### EXERCISE DIRECTIONS
Leaving out the pictures, return word for word the stretch of entries below from the line holding "FIGURE 4 lncRNAs" through the line holding "FIGURE 2 | Appraisal".

### PROVIDED RECORDS
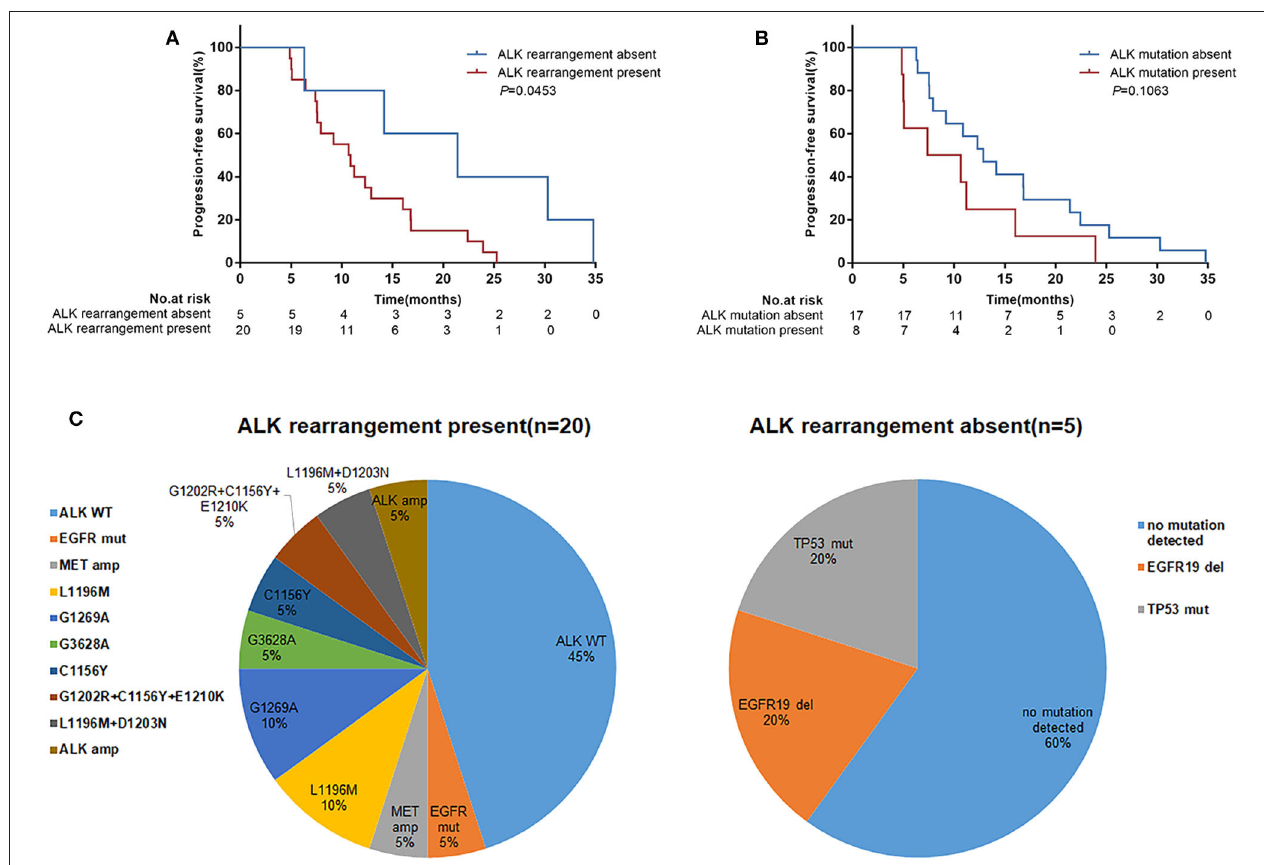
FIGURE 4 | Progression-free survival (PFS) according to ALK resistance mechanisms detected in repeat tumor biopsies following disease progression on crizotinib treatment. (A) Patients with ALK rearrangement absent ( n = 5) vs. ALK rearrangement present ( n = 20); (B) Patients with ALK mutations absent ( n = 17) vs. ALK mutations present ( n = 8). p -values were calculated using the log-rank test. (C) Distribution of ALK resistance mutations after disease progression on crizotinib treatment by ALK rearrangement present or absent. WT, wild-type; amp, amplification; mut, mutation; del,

==

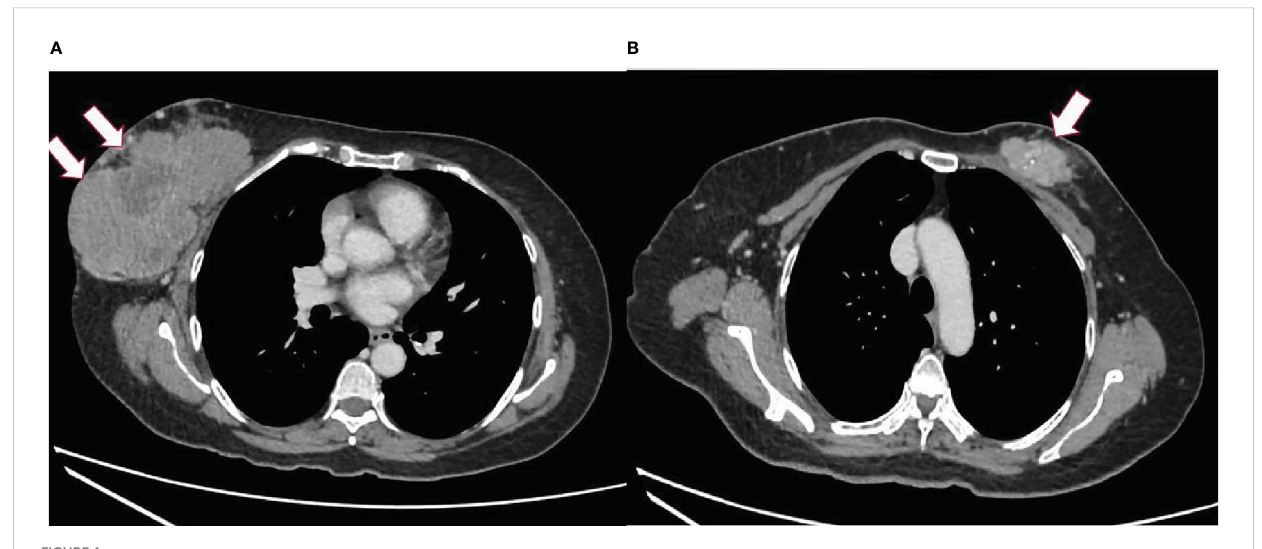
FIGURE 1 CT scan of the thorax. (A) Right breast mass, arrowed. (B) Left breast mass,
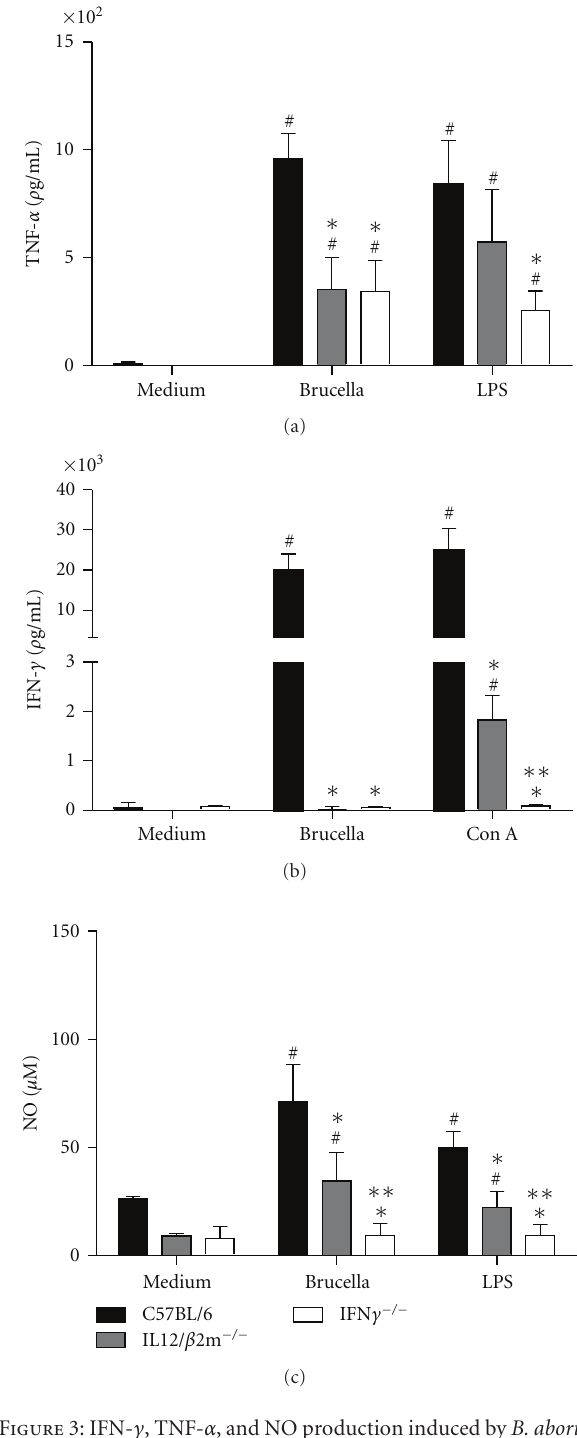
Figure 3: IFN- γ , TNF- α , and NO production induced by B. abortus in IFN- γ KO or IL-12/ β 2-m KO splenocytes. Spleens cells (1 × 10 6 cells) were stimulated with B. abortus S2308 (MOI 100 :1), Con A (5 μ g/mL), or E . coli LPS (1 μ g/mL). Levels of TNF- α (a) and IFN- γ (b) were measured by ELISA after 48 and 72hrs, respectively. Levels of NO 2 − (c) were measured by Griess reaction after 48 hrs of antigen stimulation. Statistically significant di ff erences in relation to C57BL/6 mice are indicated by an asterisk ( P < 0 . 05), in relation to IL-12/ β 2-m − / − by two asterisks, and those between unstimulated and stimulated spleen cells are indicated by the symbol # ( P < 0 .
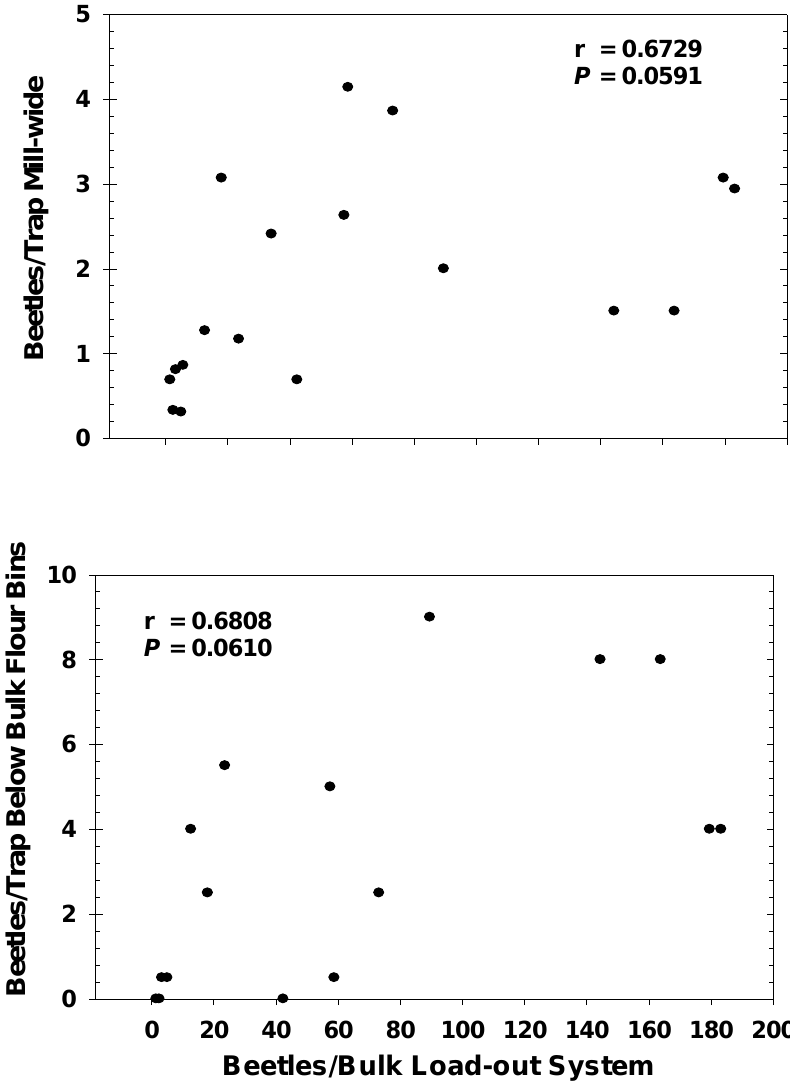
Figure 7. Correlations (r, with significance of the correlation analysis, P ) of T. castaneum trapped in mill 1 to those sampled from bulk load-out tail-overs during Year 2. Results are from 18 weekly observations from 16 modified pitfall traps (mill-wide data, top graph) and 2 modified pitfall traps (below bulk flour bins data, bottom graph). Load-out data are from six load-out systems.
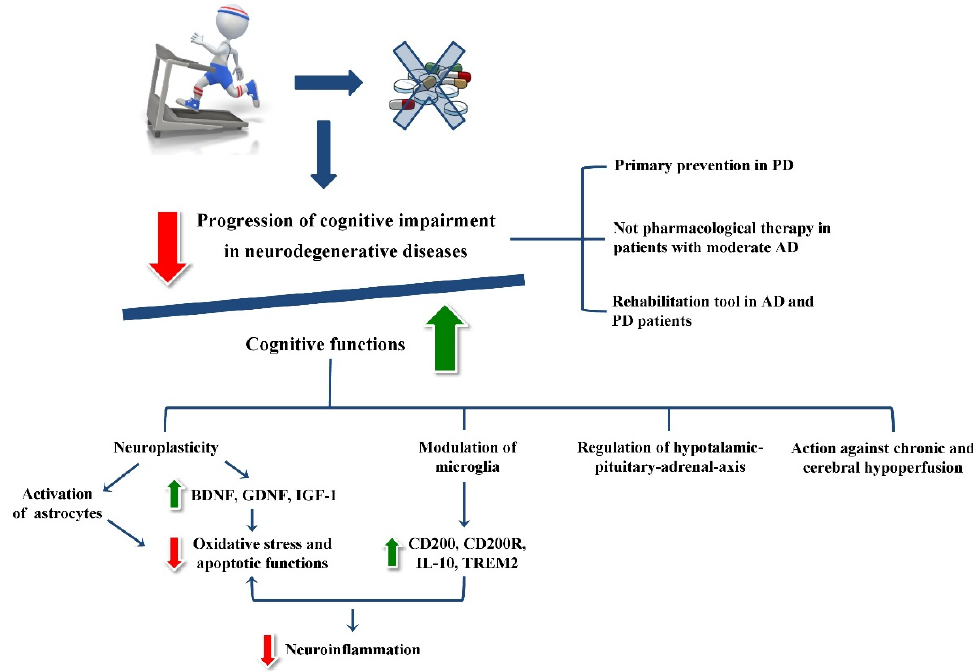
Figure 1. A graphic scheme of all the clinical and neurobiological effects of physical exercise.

==

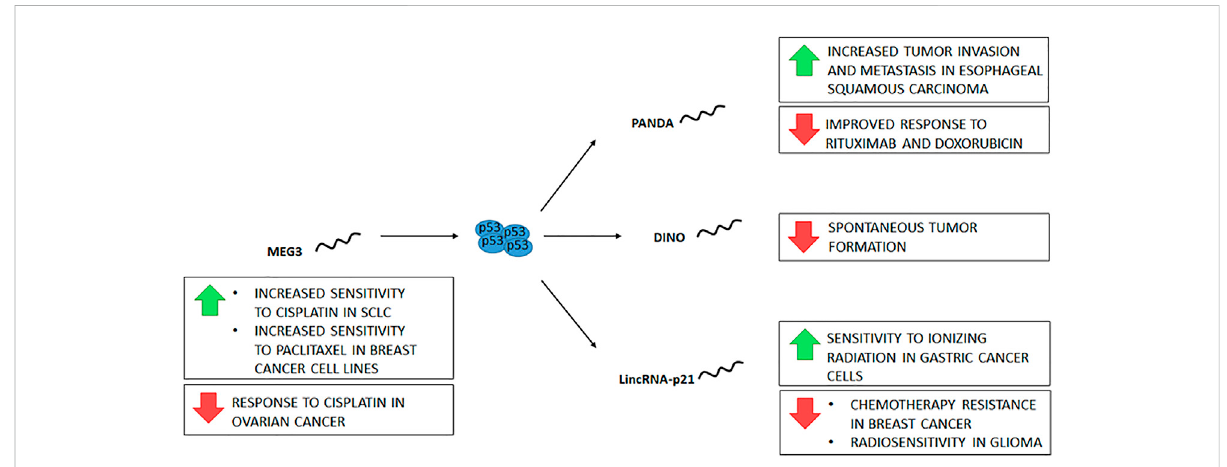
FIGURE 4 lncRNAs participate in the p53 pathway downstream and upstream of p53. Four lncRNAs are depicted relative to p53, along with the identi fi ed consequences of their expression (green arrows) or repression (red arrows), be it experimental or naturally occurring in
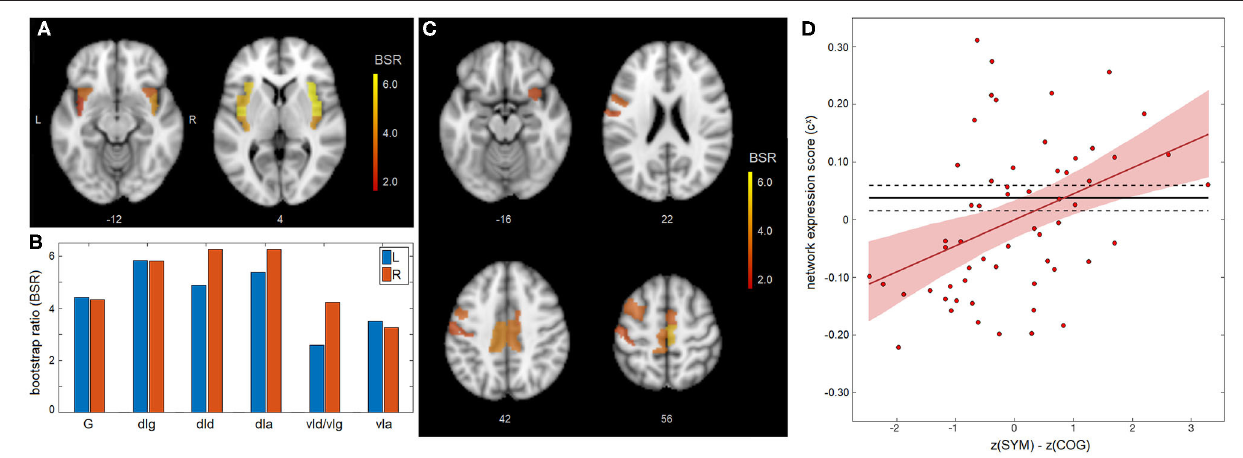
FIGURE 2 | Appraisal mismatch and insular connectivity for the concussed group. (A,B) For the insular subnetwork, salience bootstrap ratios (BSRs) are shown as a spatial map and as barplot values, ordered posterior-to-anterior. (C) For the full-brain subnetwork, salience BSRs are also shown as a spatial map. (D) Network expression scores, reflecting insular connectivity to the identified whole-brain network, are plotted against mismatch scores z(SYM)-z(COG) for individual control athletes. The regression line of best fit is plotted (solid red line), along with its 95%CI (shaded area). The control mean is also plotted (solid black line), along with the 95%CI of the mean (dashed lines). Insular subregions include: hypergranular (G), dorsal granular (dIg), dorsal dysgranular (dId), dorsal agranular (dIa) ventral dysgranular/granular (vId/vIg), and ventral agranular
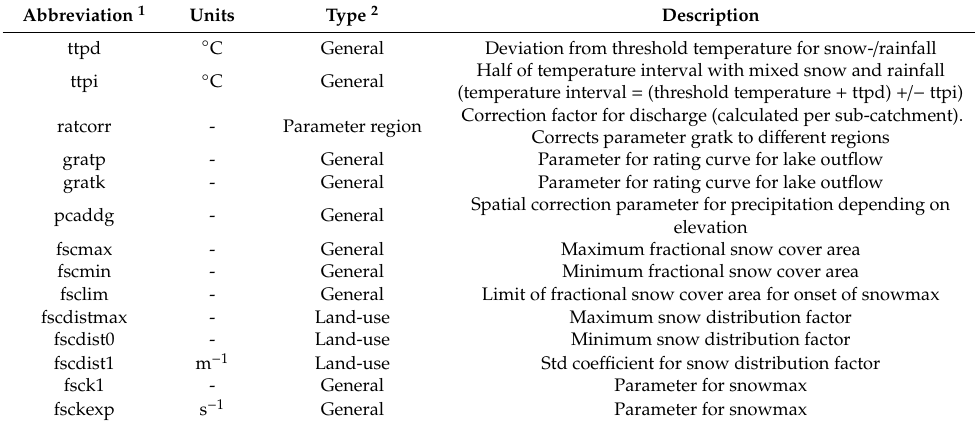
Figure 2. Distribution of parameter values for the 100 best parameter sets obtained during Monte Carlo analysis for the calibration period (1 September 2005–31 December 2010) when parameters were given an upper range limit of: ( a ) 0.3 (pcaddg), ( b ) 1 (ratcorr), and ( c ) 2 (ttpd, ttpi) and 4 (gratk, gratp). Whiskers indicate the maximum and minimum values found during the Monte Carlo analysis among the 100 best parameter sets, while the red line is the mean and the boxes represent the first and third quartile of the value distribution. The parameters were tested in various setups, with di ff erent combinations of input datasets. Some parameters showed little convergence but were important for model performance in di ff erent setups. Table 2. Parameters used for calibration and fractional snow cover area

### THE ANSWER
FIGURE 4 lncRNAs participate in the p53 pathway downstream and upstream of p53. Four lncRNAs are depicted relative to p53, along with the identi fi ed consequences of their expression (green arrows) or repression (red arrows), be it experimental or naturally occurring in
FIGURE 2 | Appraisal mismatch and insular connectivity for the concussed group. (A,B) For the insular subnetwork, salience bootstrap ratios (BSRs) are shown as a spatial map and as barplot values, ordered posterior-to-anterior. (C) For the full-brain subnetwork, salience BSRs are also shown as a spatial map. (D) Network expression scores, reflecting insular connectivity to the identified whole-brain network, are plotted against mismatch scores z(SYM)-z(COG) for individual control athletes. The regression line of best fit is plotted (solid red line), along with its 95%CI (shaded area). The control mean is also plotted (solid black line), along with the 95%CI of the mean (dashed lines). Insular subregions include: hypergranular (G), dorsal granular (dIg), dorsal dysgranular (dId), dorsal agranular (dIa) ventral dysgranular/granular (vId/vIg), and ventral agranular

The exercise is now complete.